* _Directions for this task_
From the line containing "fx_px: 12728" to the end of the records below, both included, every line should be repeated exactly; pictures should be dropped.

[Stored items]
------
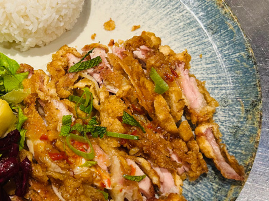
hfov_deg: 38.2
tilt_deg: -67.7
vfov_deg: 30.9
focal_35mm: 47
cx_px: 37
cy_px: 99
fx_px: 365
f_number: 1.5
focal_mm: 5.7
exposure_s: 1/50
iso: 250
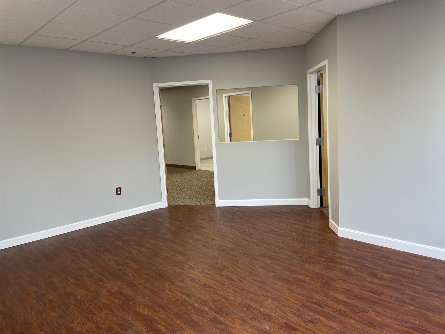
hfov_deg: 67.3
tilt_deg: -6.6
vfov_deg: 53.1
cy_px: 167
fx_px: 334
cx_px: 222
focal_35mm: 26
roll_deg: +3.7
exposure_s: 1/60
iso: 64
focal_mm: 4.2
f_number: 1.6
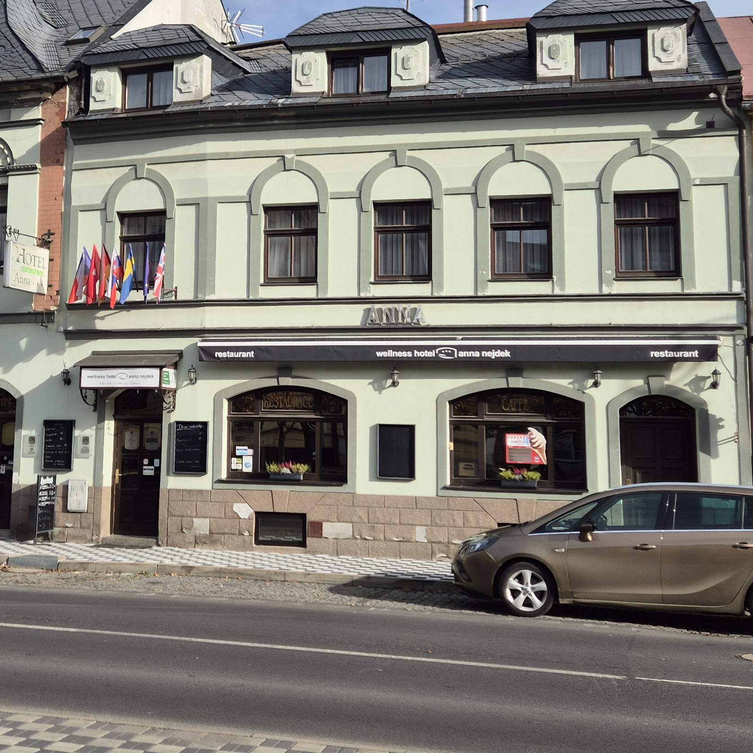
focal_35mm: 49
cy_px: 250
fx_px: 1206
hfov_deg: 34.3
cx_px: 244
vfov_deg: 34.4
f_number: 1.8
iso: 25
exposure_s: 1/1768
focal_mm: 5.4
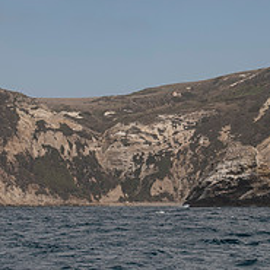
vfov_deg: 9.3
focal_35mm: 188
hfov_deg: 9.3
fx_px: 1659
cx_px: 154
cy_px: 129
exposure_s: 1/2000
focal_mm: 70
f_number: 2.8
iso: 100
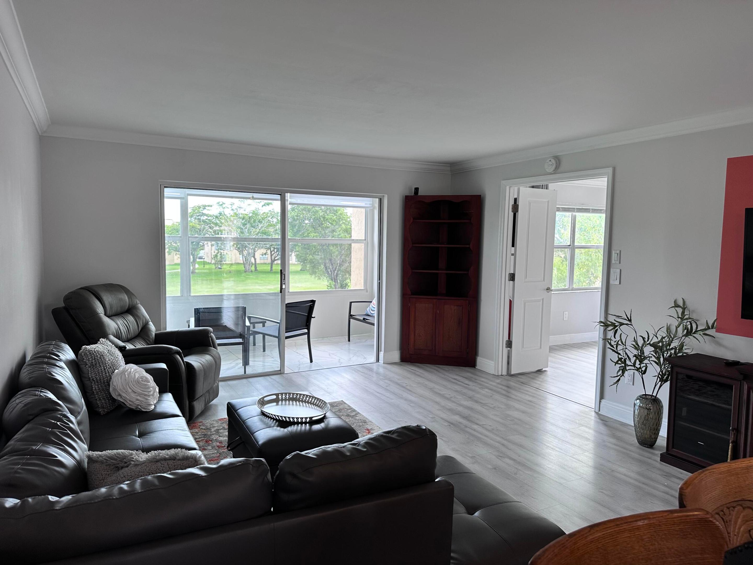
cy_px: 282
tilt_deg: -4.7
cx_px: 376
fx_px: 522
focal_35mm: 24
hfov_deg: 71.6
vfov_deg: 56.8
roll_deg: -0.5
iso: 80
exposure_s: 1/120
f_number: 1.78
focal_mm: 6.86
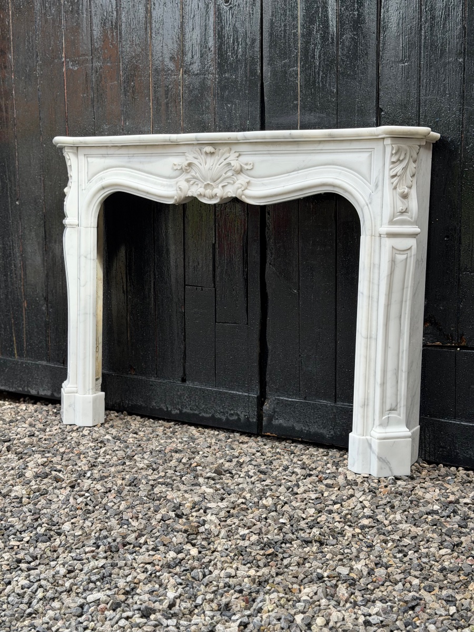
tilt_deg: -7.6
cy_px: 316
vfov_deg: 39.7
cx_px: 237
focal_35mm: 48
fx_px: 876
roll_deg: -0.3
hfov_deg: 30.3
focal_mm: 6.76
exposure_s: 1/987
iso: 80
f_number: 1.78
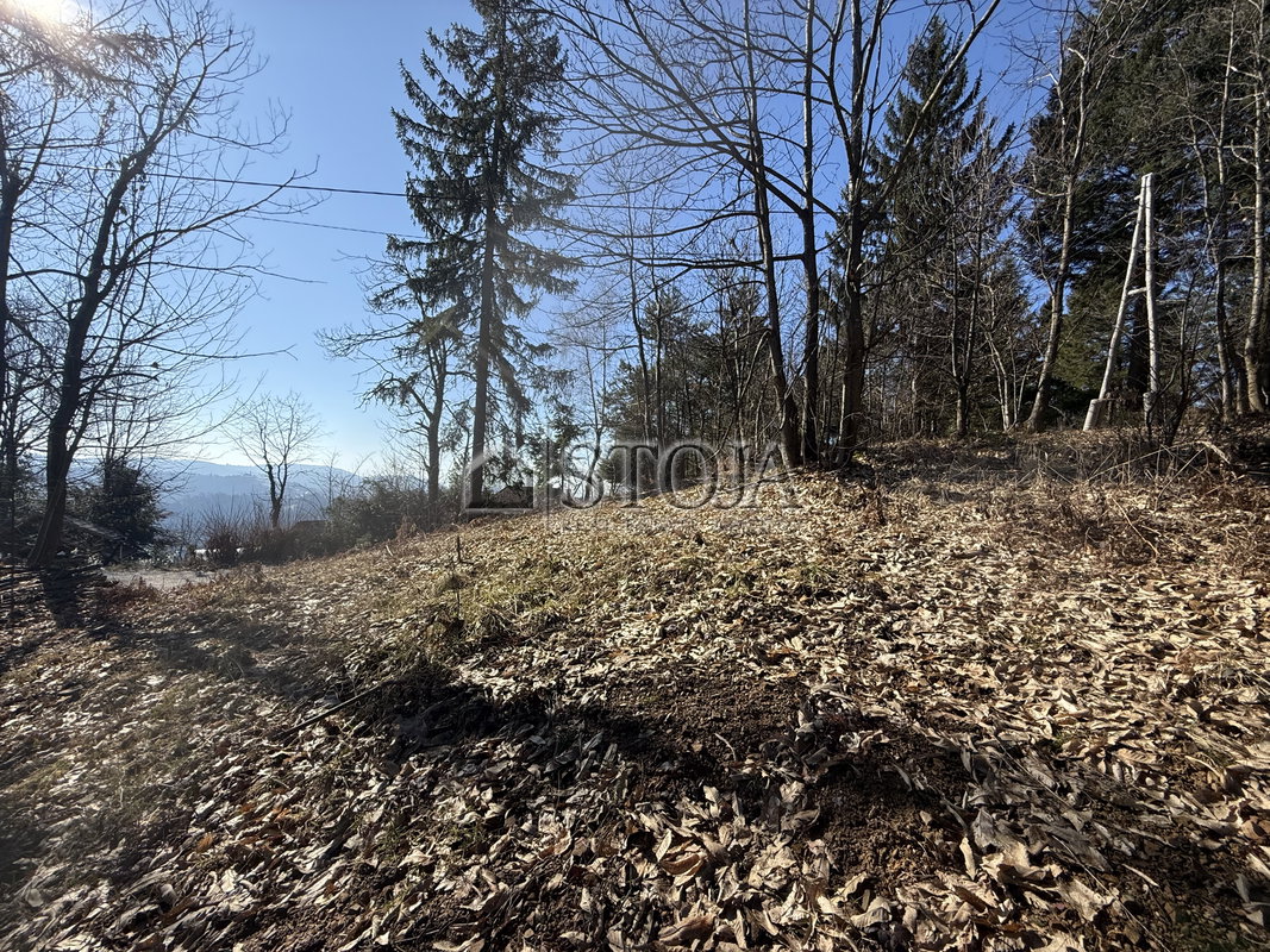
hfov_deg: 102.1
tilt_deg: +2.1
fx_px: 514
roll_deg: -3.2
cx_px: 635
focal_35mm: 14
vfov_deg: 85.7
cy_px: 476
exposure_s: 1/1848
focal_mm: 2.22
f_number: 2.2
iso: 64
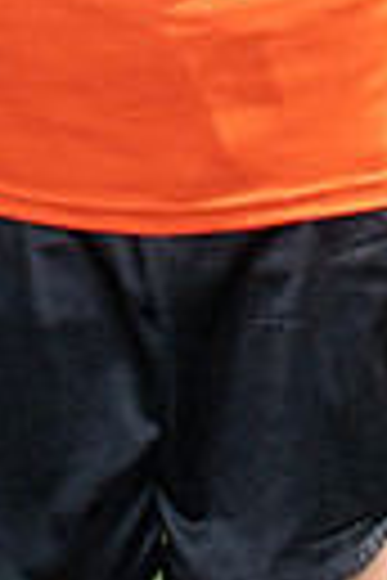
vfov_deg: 8.7
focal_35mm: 221
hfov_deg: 6.2
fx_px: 3563
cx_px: 181
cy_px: -680
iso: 160
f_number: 8
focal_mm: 24
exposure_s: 1/250
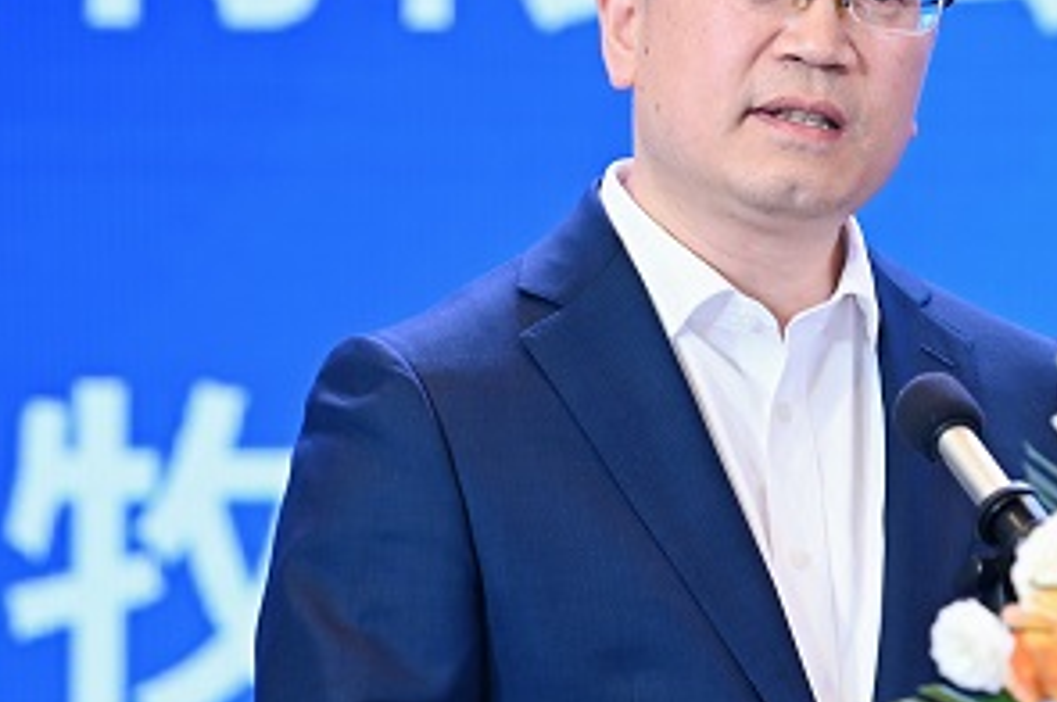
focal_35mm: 434
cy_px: 374
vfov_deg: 3.2
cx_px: 1057
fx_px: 12728
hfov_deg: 4.7
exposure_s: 1/125
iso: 400
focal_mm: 160
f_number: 3.5
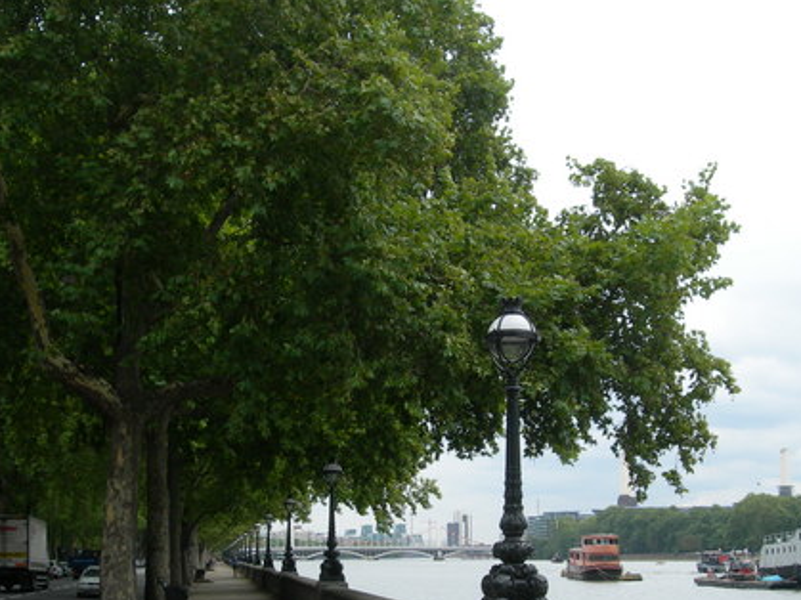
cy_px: 428
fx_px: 1342
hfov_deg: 33.2
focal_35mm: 58
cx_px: 382
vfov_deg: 25.0
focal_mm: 7.8
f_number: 4.8
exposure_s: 1/138
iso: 50
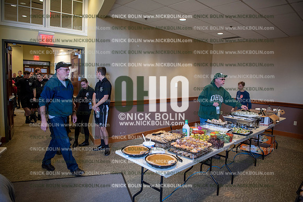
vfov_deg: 53.2
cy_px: 101
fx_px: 202
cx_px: 152
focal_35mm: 24
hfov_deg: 73.7
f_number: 2.8
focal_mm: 24
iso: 1000
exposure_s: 1/100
------
* _Output of the exercise_
fx_px: 12728
hfov_deg: 4.7
exposure_s: 1/125
iso: 400
focal_mm: 160
f_number: 3.5
cy_px: 428
fx_px: 1342
hfov_deg: 33.2
focal_35mm: 58
cx_px: 382
vfov_deg: 25.0
focal_mm: 7.8
f_number: 4.8
exposure_s: 1/138
iso: 50
vfov_deg: 53.2
cy_px: 101
fx_px: 202
cx_px: 152
focal_35mm: 24
hfov_deg: 73.7
f_number: 2.8
focal_mm: 24
iso: 1000
exposure_s: 1/100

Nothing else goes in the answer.